• **The task**
The answer must consist solely of the lines from the line with "Nyhet! - sept. 2024" to the end of the data below, transcribed exactly and with no pictures.

• **Saved data entries**
* * * *

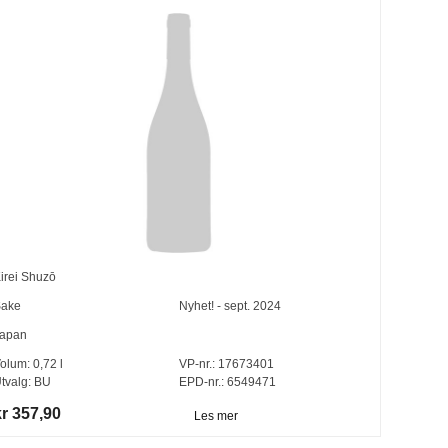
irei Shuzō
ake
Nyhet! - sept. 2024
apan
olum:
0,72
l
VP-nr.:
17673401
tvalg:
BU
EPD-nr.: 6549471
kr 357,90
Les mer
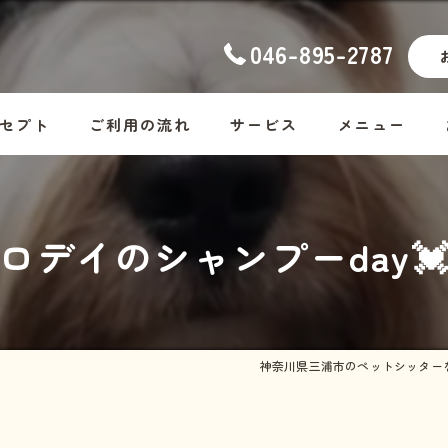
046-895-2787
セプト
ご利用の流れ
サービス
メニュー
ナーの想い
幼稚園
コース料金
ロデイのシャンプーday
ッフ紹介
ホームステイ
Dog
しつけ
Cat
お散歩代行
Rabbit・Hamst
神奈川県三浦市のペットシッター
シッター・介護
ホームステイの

* * * *

• **Solution to the exercise**
Nyhet! - sept. 2024
apan
olum:
0,72
l
VP-nr.:
17673401
tvalg:
BU
EPD-nr.: 6549471
kr 357,90
Les mer
046-895-2787
セプト
ご利用の流れ
サービス
メニュー
ナーの想い
幼稚園
コース料金
ロデイのシャンプーday
ッフ紹介
ホームステイ
Dog
しつけ
Cat
お散歩代行
Rabbit・Hamst
神奈川県三浦市のペットシッター
シッター・介護
ホームステイの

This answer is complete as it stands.